To mark a friend's remains these stones arise:
I never knew but one, and here he lies."
Robert Burns, also, in his poem, "The Twa Dogs," written in 1786, refers to a Newfoundland as being an aristocrat among dogs. Doubtless, other breeds of dogs have been the subjects of popular pictures and have had their praises sung by poets, but the Newfoundlands have yet a further honour, unique amongst dogs, in being the subject for a postage stamp of their native land. All these distinctions and honours have not been conferred without reason for no breed of dogs has greater claim to the title of friend of man, and it has become famous for its known readiness and ability to save persons in danger, especially from drowning.

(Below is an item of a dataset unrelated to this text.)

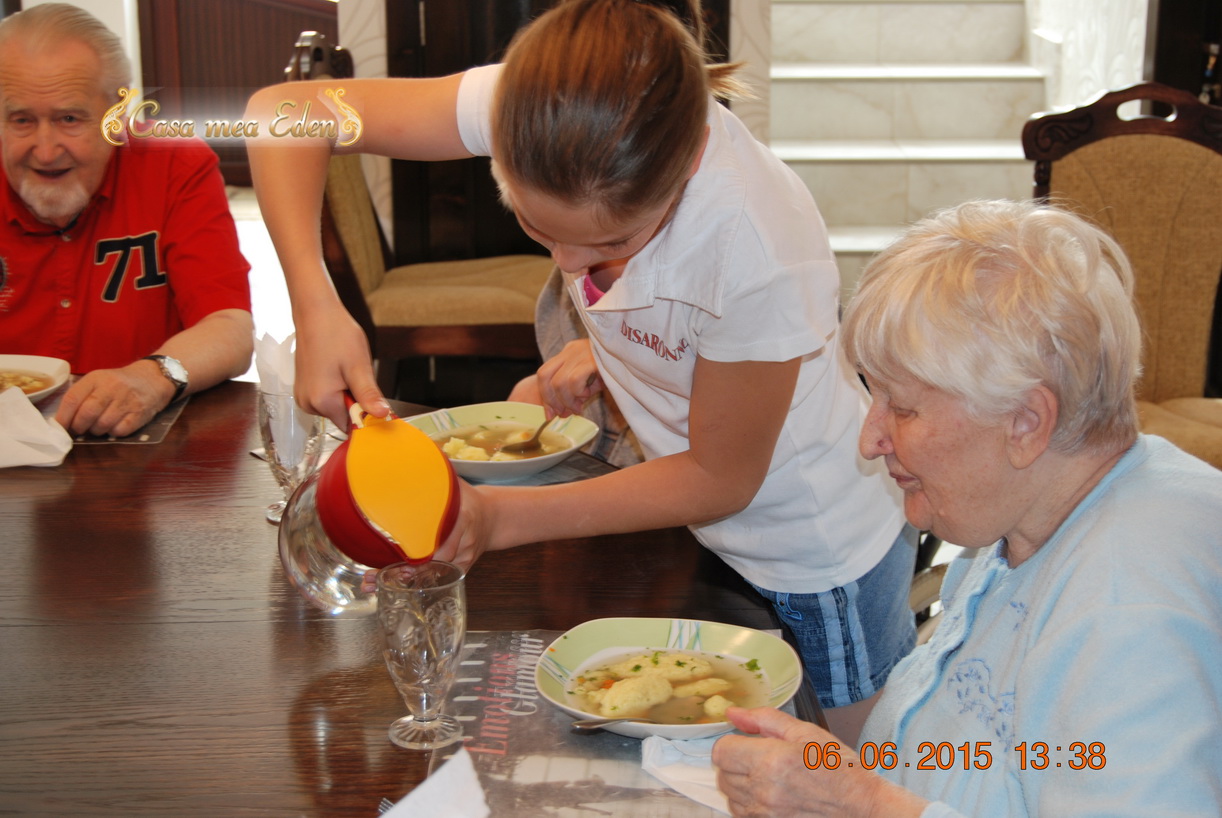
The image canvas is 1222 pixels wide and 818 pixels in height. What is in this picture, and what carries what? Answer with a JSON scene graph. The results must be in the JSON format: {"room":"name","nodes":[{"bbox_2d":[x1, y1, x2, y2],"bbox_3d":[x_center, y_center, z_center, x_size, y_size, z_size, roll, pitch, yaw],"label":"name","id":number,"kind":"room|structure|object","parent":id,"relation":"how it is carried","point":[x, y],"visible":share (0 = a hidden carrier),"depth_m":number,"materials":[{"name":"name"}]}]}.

It is strong and courageous in the water, and on land a properly trained Newfoundland is an ideal companion and guard. Innumerable are the accounts of Newfoundlands having proved their devotion to their owners, and of the many lives saved by them in river and sea; and when Sir Edwin Landseer selected one of the breed as the subject of his picture entitled, "A Distinguished Member of the Humane Society," he was justified not only by the sentiment attaching to this remarkable race of dogs, but also by the deeds by which Newfoundlands have made good their claim to such great distinction, and the popular recognition of this, no doubt, in some degree added to the great esteem in which this painting has always been held.